In ihrem Wahlprogramm wirbt die FDP deshalb für „eine schlanke, aber starke EU“. Insbesondere in der Außen- und Sicherheitspolitik müsse Europa häufiger und entschiedener mit einer Stimme sprechen und geschlossen auftreten, um im Konzert der Welt(wirtschafts-)Mächte weiter mitspielen zu können.

Schwierig ist auch das Verhältnis zu den Befugnissen für das Europäische Parlament. Ewig klingt das liberale Mantra, dass die EU an einem Demokratiedefizit leide, weshalb die Rechte des Parlaments weiter gestärkt werden müssten. Aber natürlich nicht so weit, dass die Abgeordneten in Straßburg über die Rettungsschirme oder Hilfsprogramme mitreden dürften. Da soll der nationale Vorbehalt gelten, wonach nichts ohne die Zustimmung des Bundestages geschehen darf.

AfD: Weniger Europa ist mehr

Die Kandidaten der AfD für die Europawahl lassen kaum ein gutes Haar an der EU. Redner des Parteitags verhehlen ihre Abneigung nicht - betonen aber auch, sie wollten keinen Austritt, sondern Reformen.

Personell ist die Sache klar: Die „Alternative für Deutschland“ geht mit ihrem Spitzenteam in die Wahlen. Bundessprecher Bernd Lucke hat Ende August in Aschaffenburg mit großer Mehrheit den Listenplatz 1 erobert. Gleich dahinter folgt Ex-Industriechef und Neu-AfD-Mitglied Hans-Olaf Henkel.

Auch Beatrix von Storch und Joachim Stabatty hoffen auf den Einzug ins Brüsseler Parlament. Inhaltlich wird sich die Partei erst zwei Monate vor den Wahlen auf ein Programm festlegen. Ende März gibt es einen Parteitag in Erfurt, auf dem ein entsprechendes Papier erarbeitet werden soll.

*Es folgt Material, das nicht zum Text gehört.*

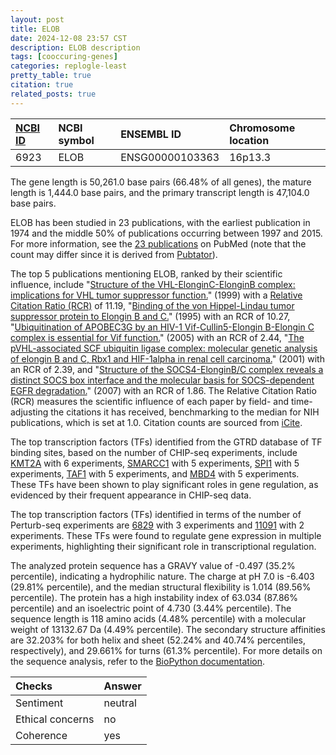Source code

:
 ```yaml
---
layout: post
title: ELOB
date: 2024-12-08 23:57 CST
description: ELOB description
tags: [cooccuring-genes]
categories: replogle-least
pretty_table: true
citation: true
related_posts: true
---
```




| [NCBI ID](https://www.ncbi.nlm.nih.gov/gene/6923) | NCBI symbol | ENSEMBL ID | Chromosome location |
| :-------- | :------- | :-------- | :------- |
| 6923  | ELOB | ENSG00000103363 | 16p13.3 |



The gene length is 50,261.0 base pairs (66.48% of all genes), the mature length is 1,444.0 base pairs, and the primary transcript length is 47,104.0 base pairs.


ELOB has been studied in 23 publications, with the earliest publication in 1974 and the middle 50% of publications occurring between 1997 and 2015. For more information, see the [23 publications](https://pubmed.ncbi.nlm.nih.gov/?term=%22ELOB%22) on PubMed (note that the count may differ since it is derived from [Pubtator](https://academic.oup.com/nar/article/47/W1/W587/5494727)).


The top 5 publications mentioning ELOB, ranked by their scientific influence, include "[Structure of the VHL-ElonginC-ElonginB complex: implications for VHL tumor suppressor function.](https://pubmed.ncbi.nlm.nih.gov/10205047)" (1999) with a [Relative Citation Ratio (RCR)](https://journals.plos.org/plosbiology/article?id=10.1371/journal.pbio.1002541) of 11.19, "[Binding of the von Hippel-Lindau tumor suppressor protein to Elongin B and C.](https://pubmed.ncbi.nlm.nih.gov/7660130)" (1995) with an RCR of 10.27, "[Ubiquitination of APOBEC3G by an HIV-1 Vif-Cullin5-Elongin B-Elongin C complex is essential for Vif function.](https://pubmed.ncbi.nlm.nih.gov/15781449)" (2005) with an RCR of 2.44, "[The pVHL-associated SCF ubiquitin ligase complex: molecular genetic analysis of elongin B and C, Rbx1 and HIF-1alpha in renal cell carcinoma.](https://pubmed.ncbi.nlm.nih.gov/11526493)" (2001) with an RCR of 2.39, and "[Structure of the SOCS4-ElonginB/C complex reveals a distinct SOCS box interface and the molecular basis for SOCS-dependent EGFR degradation.](https://pubmed.ncbi.nlm.nih.gov/17997974)" (2007) with an RCR of 1.86. The Relative Citation Ratio (RCR) measures the scientific influence of each paper by field- and time-adjusting the citations it has received, benchmarking to the median for NIH publications, which is set at 1.0. Citation counts are sourced from [iCite](https://icite.od.nih.gov).





The top transcription factors (TFs) identified from the GTRD database of TF binding sites, based on the number of CHIP-seq experiments, include [KMT2A](https://www.ncbi.nlm.nih.gov/gene/4297) with 6 experiments, [SMARCC1](https://www.ncbi.nlm.nih.gov/gene/6599) with 5 experiments, [SPI1](https://www.ncbi.nlm.nih.gov/gene/6688) with 5 experiments, [TAF1](https://www.ncbi.nlm.nih.gov/gene/6872) with 5 experiments, and [MBD4](https://www.ncbi.nlm.nih.gov/gene/8930) with 5 experiments. These TFs have been shown to play significant roles in gene regulation, as evidenced by their frequent appearance in CHIP-seq data.


The top transcription factors (TFs) identified in terms of the number of Perturb-seq experiments are [6829](https://www.ncbi.nlm.nih.gov/gene/6829) with 3 experiments and [11091](https://www.ncbi.nlm.nih.gov/gene/11091) with 2 experiments. These TFs were found to regulate gene expression in multiple experiments, highlighting their significant role in transcriptional regulation.








The analyzed protein sequence has a GRAVY value of -0.497 (35.2% percentile), indicating a hydrophilic nature. The charge at pH 7.0 is -6.403 (29.81% percentile), and the median structural flexibility is 1.014 (89.56% percentile). The protein has a high instability index of 63.034 (87.86% percentile) and an isoelectric point of 4.730 (3.44% percentile). The sequence length is 118 amino acids (4.48% percentile) with a molecular weight of 13132.67 Da (4.49% percentile). The secondary structure affinities are 32.203% for both helix and sheet (52.24% and 40.74% percentiles, respectively), and 29.661% for turns (61.3% percentile). For more details on the sequence analysis, refer to the [BioPython documentation](https://biopython.org/docs/1.75/api/Bio.SeqUtils.ProtParam.html).



| Checks    | Answer |
| :-------- | :------- |
| Sentiment  | neutral   |
| Ethical concerns | no     |
| Coherence    | yes    |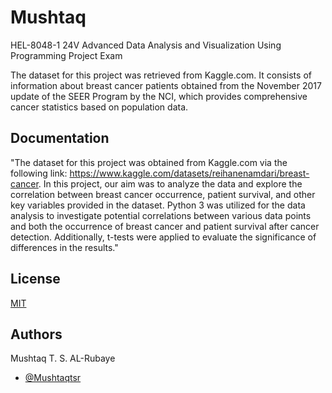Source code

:
# Mushtaq

HEL-8048-1 24V Advanced Data Analysis and Visualization Using Programming Project Exam

The dataset for this project was retrieved from Kaggle.com. It consists of information about breast cancer patients obtained from the November 2017 update of the SEER Program by the NCI, which provides comprehensive cancer statistics based on population data.










## Documentation

"The dataset for this project was obtained from Kaggle.com via the following link: https://www.kaggle.com/datasets/reihanenamdari/breast-cancer. In this project, our aim was to analyze the data and explore the correlation between breast cancer occurrence, patient survival, and other key variables provided in the dataset. Python 3 was utilized for the data analysis to investigate potential correlations between various data points and both the occurrence of breast cancer and patient survival after cancer detection. Additionally, t-tests were applied to evaluate the significance of differences in the results."
## License

[MIT](https://choosealicense.com/licenses/mit/)


## Authors
Mushtaq T. S. AL-Rubaye
- [@Mushtaqtsr](https://www.github.com/octokatherine)

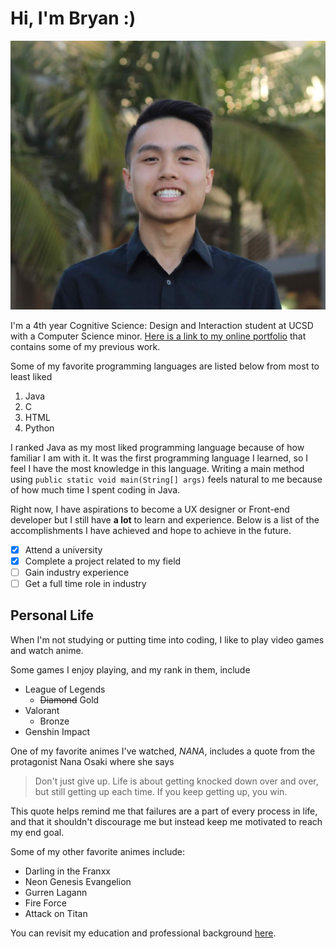 # Hi, I'm Bryan :)

![Photo of Bryan Lee](/IMG_9011.jpeg)

I'm a 4th year Cognitive Science: Design and Interaction student at UCSD with a Computer Science minor. [Here is a link to my online portfolio](https://www.bryanxlee.com/) that contains some of my previous work.

Some of my favorite programming languages are listed below from most to least liked
1. Java
2. C
3. HTML
4. Python

I ranked Java as my most liked programming language because of how familiar I am with it. It was the first programming language I learned, so I feel I have the most knowledge in this language. Writing a main method using ```public static void main(String[] args)``` feels natural to me because of how much time I spent coding in Java.

Right now, I have aspirations to become a UX designer or Front-end developer but I still have **a lot** to learn and experience. Below is a list of the accomplishments I have achieved and hope to achieve in the future.
- [x] Attend a university
- [x] Complete a project related to my field
- [ ] Gain industry experience
- [ ] Get a full time role in industry

## Personal Life
When I'm not studying or putting time into coding, I like to play video games and watch anime.

Some games I enjoy playing, and my rank in them, include
- League of Legends
  - ~~Diamond~~ Gold
- Valorant
  - Bronze  
- Genshin Impact

One of my favorite animes I've watched, *NANA*, includes a quote from the protagonist Nana Osaki where she says
> Don't just give up. Life is about getting knocked down over and over, but still getting up each time. If you keep getting up, you win.

This quote helps remind me that failures are a part of every process in life, and that it shouldn't discourage me but instead keep me motivated to reach my end goal.

Some of my other favorite animes include:
- Darling in the Franxx
- Neon Genesis Evangelion
- Gurren Lagann
- Fire Force
- Attack on Titan

You can revisit my education and professional background [here](#hi-im-bryan-).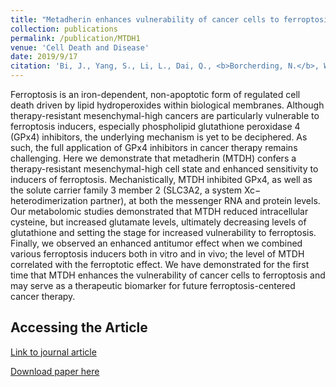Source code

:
 ```yaml
---
title: "Metadherin enhances vulnerability of cancer cells to ferroptosis."
collection: publications
permalink: /publication/MTDH1
venue: 'Cell Death and Disease'
date: 2019/9/17
citation: 'Bi, J., Yang, S., Li, L., Dai, Q., <b>Borcherding, N.</b>, Wagner, B.A., Buettner, G.R., Spitz, D.R., Leslie, K.K., Zhang, J., & Meng, X. Metadherin (MTDH) Enhances Vulnerability of Cancer Cells to Ferroptosis. Cell Death and Disease 2019.'
---
```


Ferroptosis is an iron-dependent, non-apoptotic form of regulated cell death driven by lipid hydroperoxides within biological membranes. Although therapy-resistant mesenchymal-high cancers are particularly vulnerable to ferroptosis inducers, especially phospholipid glutathione peroxidase 4 (GPx4) inhibitors, the underlying mechanism is yet to be deciphered. As such, the full application of GPx4 inhibitors in cancer therapy remains challenging. Here we demonstrate that metadherin (MTDH) confers a therapy-resistant mesenchymal-high cell state and enhanced sensitivity to inducers of ferroptosis. Mechanistically, MTDH inhibited GPx4, as well as the solute carrier family 3 member 2 (SLC3A2, a system Xc− heterodimerization partner), at both the messenger RNA and protein levels. Our metabolomic studies demonstrated that MTDH reduced intracellular cysteine, but increased glutamate levels, ultimately decreasing levels of glutathione and setting the stage for increased vulnerability to ferroptosis. Finally, we observed an enhanced antitumor effect when we combined various ferroptosis inducers both in vitro and in vivo; the level of MTDH correlated with the ferroptotic effect. We have demonstrated for the first time that MTDH enhances the vulnerability of cancer cells to ferroptosis and may serve as a therapeutic biomarker for future ferroptosis-centered cancer therapy.

Accessing the Article
-----
[Link to journal article](https://www.nature.com/articles/s41419-019-1897-2)

[Download paper here](https://ncborcherding.github.io/files/MTDH1.pdf)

Die Stoßrichtung ist indes vorhersehbar. Die AfD will schlicht weniger Integration. „Mehr Europa ist nicht die Antwort auf Europas Probleme“, sagt Lucke. Stattdessen sollen wieder mehr Entscheidungen von den Nationalstaaten getroffen werden. In der Währungspolitik wünschen sich die Euro-Kritiker mehr „Flexibilität“ – oder auf Deutsch: die Möglichkeit, Schuldenländer aus der Währungsunion zu werfen. Das sei im Interesse aller. Die Pleiteländer könnten dann abwerten und wieder wettbewerbsfähig werden. Gleichzeitig würde die Euro-Zone nicht immer mehr zu einer Transferunion verkommen.

Spannend wird, ob die AfD beim Programmparteitag Ende März auch die Vorlage aus der Schweiz aufnimmt und in der Zuwanderungsdebatte konkret wird. Bisher unterstreicht die Partei, dass Arbeitskräfte aus dem Ausland in Deutschland willkommen sind – sofern die Zuwanderer qualifiziert und integrationswillig sind. Eine „Einwanderung in unsere Sozialsysteme“ müsse aber unterbunden werde, so die „Alternative“. Wie das vor dem Hintergrund der Freizügigkeit in der Europäischen Union geregelt werden kann (Armutszuwanderer kommen u.a. aus den Mitgliedsstaaten Bulgarien und Rumänien nach Deutschland), muss die AfD (er)-klären.